予防投与はグラム陰性桿菌による感染を減少させた一方で、耐性VGSの選択を招く要因ともなっています。

また、MRSA(メチシリン耐性黄色ブドウ球菌)VRE(バンコマイシン耐性腸球菌)、ESBL(基質特異性拡張型β-ラクタマーゼ)産生菌、CRE/CPE(カルバペネム耐性/カルバペネマーゼ産生腸内細菌目細菌)などの多剤耐性菌の増加が、現在の診療における大きな脅威となっています。

7. 好中球減少患者の評価と臨床推論のポイント

好中球減少患者の診療では、まずANCの深さと持続期間を評価し、感染リスクの全体像を把握します。

その上で、その急速な病状悪化を来たす可能性があることから。「発熱 = 感染症の発症」と考え、起因菌が同定される前であっても迅速に広域抗菌薬による経験的治療を開始します。

身体所見や画像診断が重要であることは免疫不全以外の患者と同様非常に重要な情報ですが、その限界を理解し、わずかな症状変化を見逃さない慎重な観察が求められます。

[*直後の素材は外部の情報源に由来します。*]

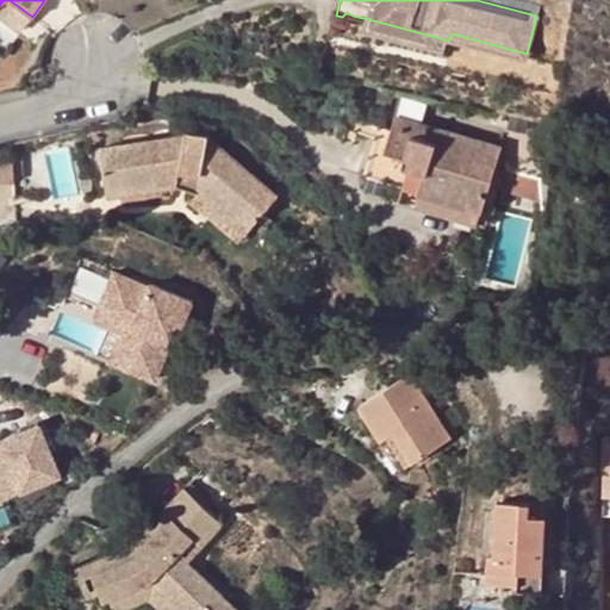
[(372,25),(378,22),(353,16),(349,19),(372,25)]
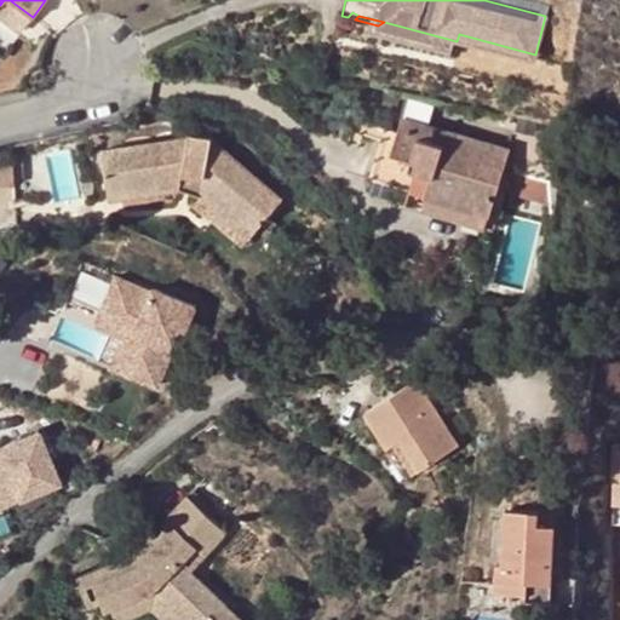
[(371,178),(411,189),(488,213),(510,147),(402,116),(392,145),(382,142),(371,178)]
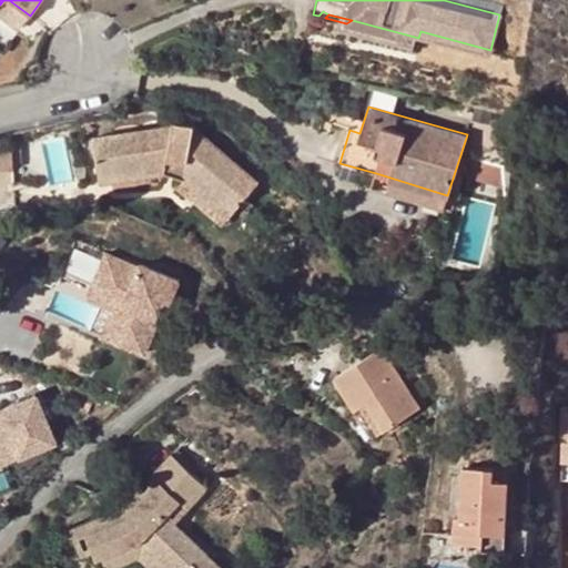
[(173,123),(93,137),(102,184),(165,174),(169,162),(185,165),(182,180),(227,219),(234,211),(244,200),(260,182),(195,127),(173,123)]
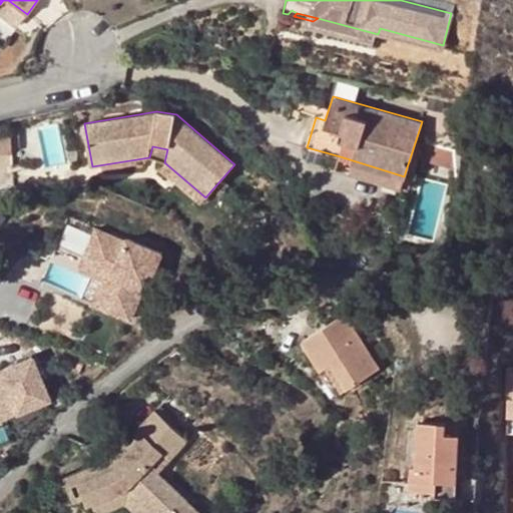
[(20,132),(9,133),(10,146),(21,146),(20,132)]
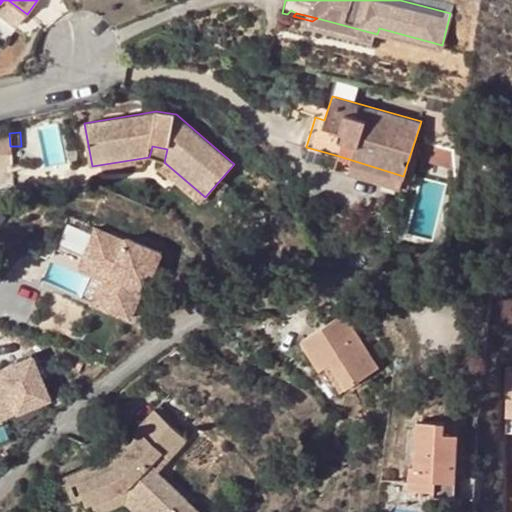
[(9,133),(0,133),(0,153),(11,153),(10,146),(9,133)]
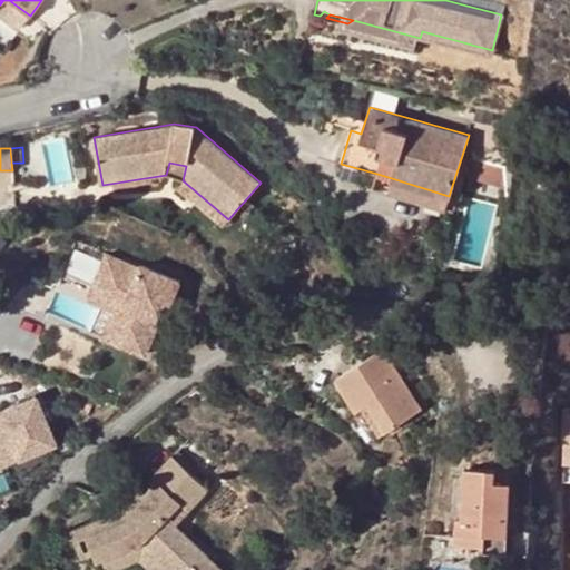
[(502,183),(503,169),(472,159),(467,178),(505,190),(505,187),(502,183)]
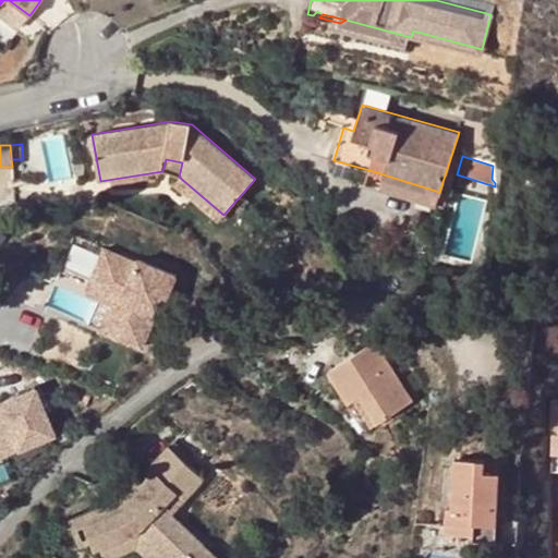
[(182,162),(166,159),(162,171),(179,177),(182,162)]
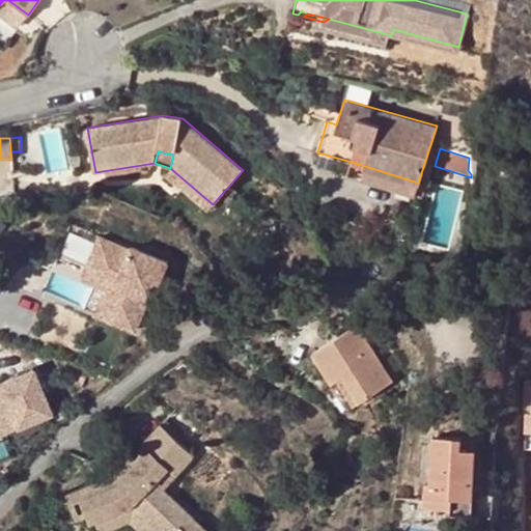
[(347,175),(414,194),(418,183),(352,162),(347,175)]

また、粘膜障害の有無や血管カテーテルの存在など、病原体の侵入経路を個別に評価し、想定される病原体を絞り込みます。

最終的には、検出された微生物から逆算して宿主防御機構のどこに欠損があるのかを再評価する、双方向的な臨床推論が重要となります。

8. まとめ

好中球数は、免疫不全患者における感染症診療の最も基本的かつ重要な評価基準です。

一方で、”好中球数減少+発熱があれば広域抗菌薬を開始する”という一見単純なアプローチであるが故に、好中球減少の本質的な意味を見落としがちになる危険性も孕んでいます。

発熱性好中球減少症(FN)は、あくまで表現型であり、その実を示すものでは決してないことを認識する必要があります。

不慣れな医療従事者向けの啓発としてこの単純なアプローチは有効ではあるものの、その後の継続的なマネジメントを担う血液内科医、感染症科医や集中治療医は、好中球減少の背後にある多層的な免疫障害を理解し、立体的に患者を評価する視点を持つことが求められます。